At our New Year’s Party I’m planning to hand out invitations for our get-together in January: namely a “Soup Swap”. Officially in 2012 “Soup Swap Day” is January 21 but our party will be the next weekend to allow us all time to get our soups together. (Click on the link above to fill in the details I may omit or change.)
How it works:
Everybody who wants soup must bring soup: Make a large pot of soup and divide it into 6 quart-size containers and FREEZE the soup. Allowing the soup to be frozen means you can’t really make it the day of the party; you must plan in advance.

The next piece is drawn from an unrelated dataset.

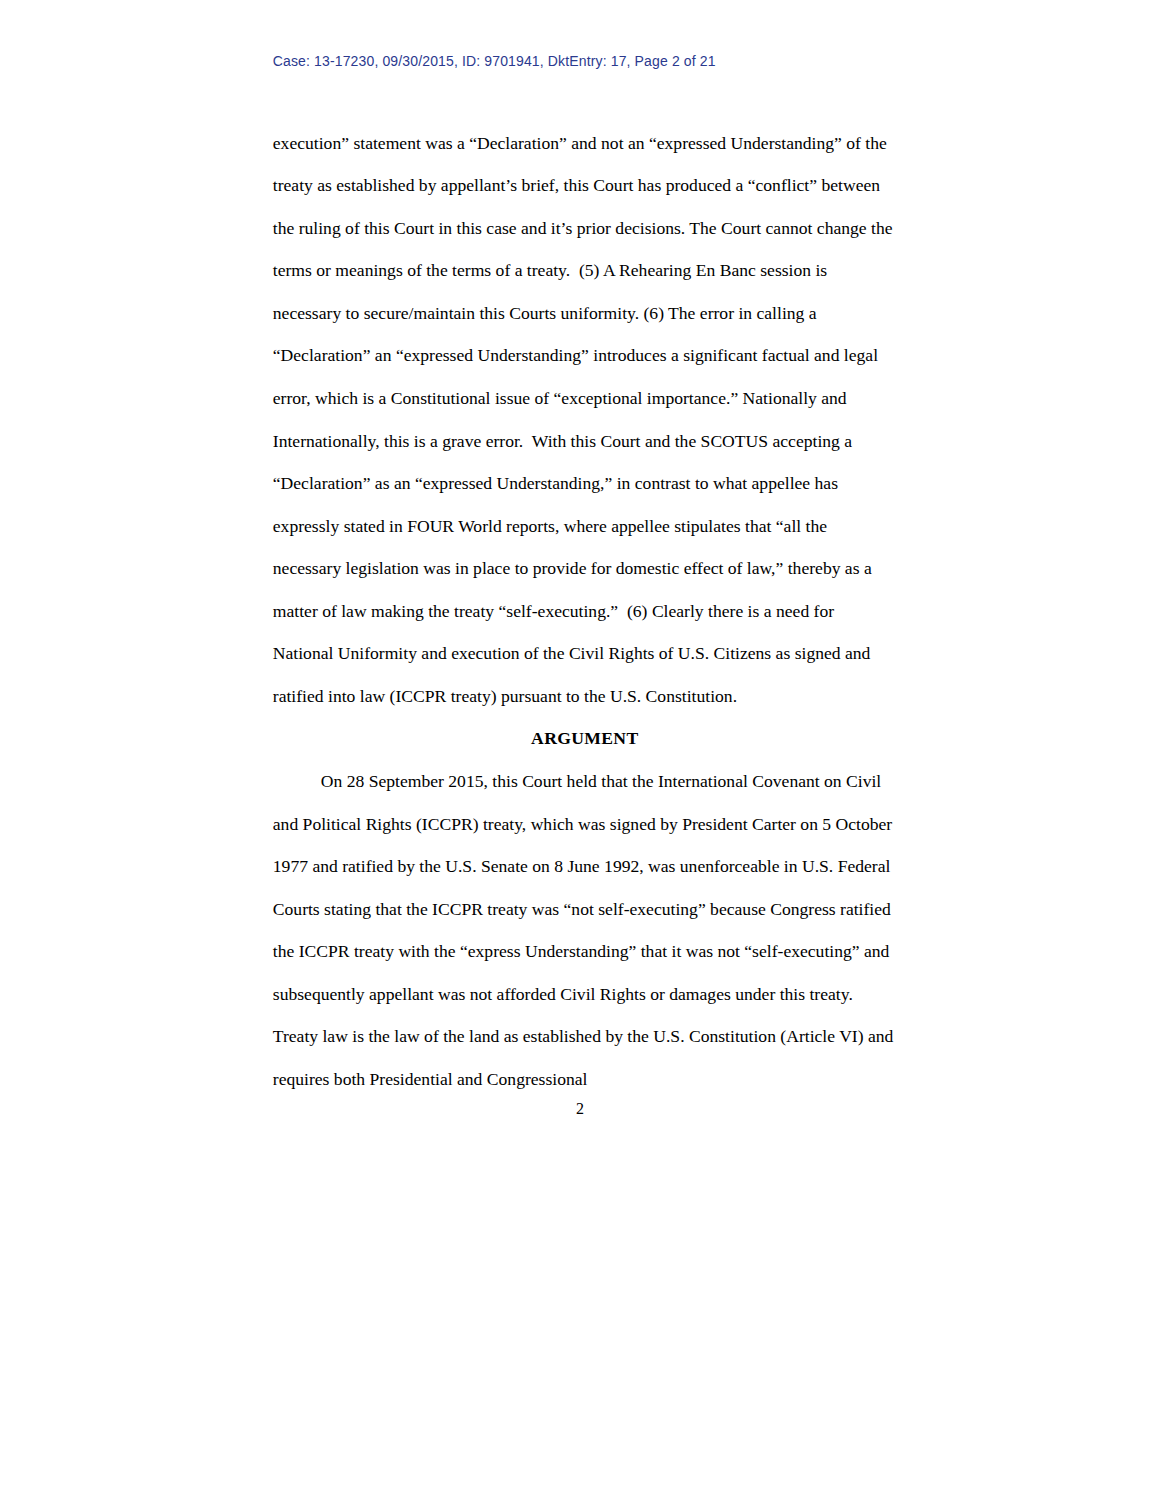Case: 13-17230, 09/30/2015, ID: 9701941, DktEntry: 17, Page 2 of 21
execution” statement was a “Declaration” and not an “expressed Understanding” of the treaty as established by appellant’s brief, this Court has produced a “conflict” between the ruling of this Court in this case and it’s prior decisions. The Court cannot change the terms or meanings of the terms of a treaty. (5) A Rehearing En Banc session is necessary to secure/maintain this Courts uniformity. (6) The error in calling a “Declaration” an “expressed Understanding” introduces a significant factual and legal error, which is a Constitutional issue of “exceptional importance.” Nationally and Internationally, this is a grave error. With this Court and the SCOTUS accepting a “Declaration” as an “expressed Understanding,” in contrast to what appellee has expressly stated in FOUR World reports, where appellee stipulates that “all the necessary legislation was in place to provide for domestic effect of law,” thereby as a matter of law making the treaty “self-executing.” (6) Clearly there is a need for National Uniformity and execution of the Civil Rights of U.S. Citizens as signed and ratified into law (ICCPR treaty) pursuant to the U.S. Constitution.
ARGUMENT
On 28 September 2015, this Court held that the International Covenant on Civil and Political Rights (ICCPR) treaty, which was signed by President Carter on 5 October 1977 and ratified by the U.S. Senate on 8 June 1992, was unenforceable in U.S. Federal Courts stating that the ICCPR treaty was “not self-executing” because Congress ratified the ICCPR treaty with the “express Understanding” that it was not “self-executing” and subsequently appellant was not afforded Civil Rights or damages under this treaty. Treaty law is the law of the land as established by the U.S. Constitution (Article VI) and requires both Presidential and Congressional
2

The frozen soup is vital on a couple of levels: 1.) it’s easier to transport, 2.) it survives being set out the party, and 3.)folks can take it home and return it immediately to the freezer knowing it will keep well until they’re ready to use it. The soup containers should be labeled with the type of soup and the ingredients. A recipe per se is not required but an ingredient list allows people with food allergies to select with caution.
Bring your frozen soup to the party and set it on the soup table. One of the main elements of the occassion is being prepared for “The Telling of the Soup”. You must entice us to choose your soup by explaining where you got the recipe OR what the exotic ingredients are OR how many grueling hours it took to make. The idea is to make a story of why you made the the soup you did.
Finally, each person in the soup swap picks a number from a hat thus determining the order in which each person gets to choose his/her soups. How many containers does each person get? 6. Bring 6, take 6 home. The minimum number of people for this party to work is 6, but actually the more the merrier. More people means more diverse choices when the soup swapping starts.
Can’t wait for the soup swap! A freezer loaded with cold-weather comfort food. YUM!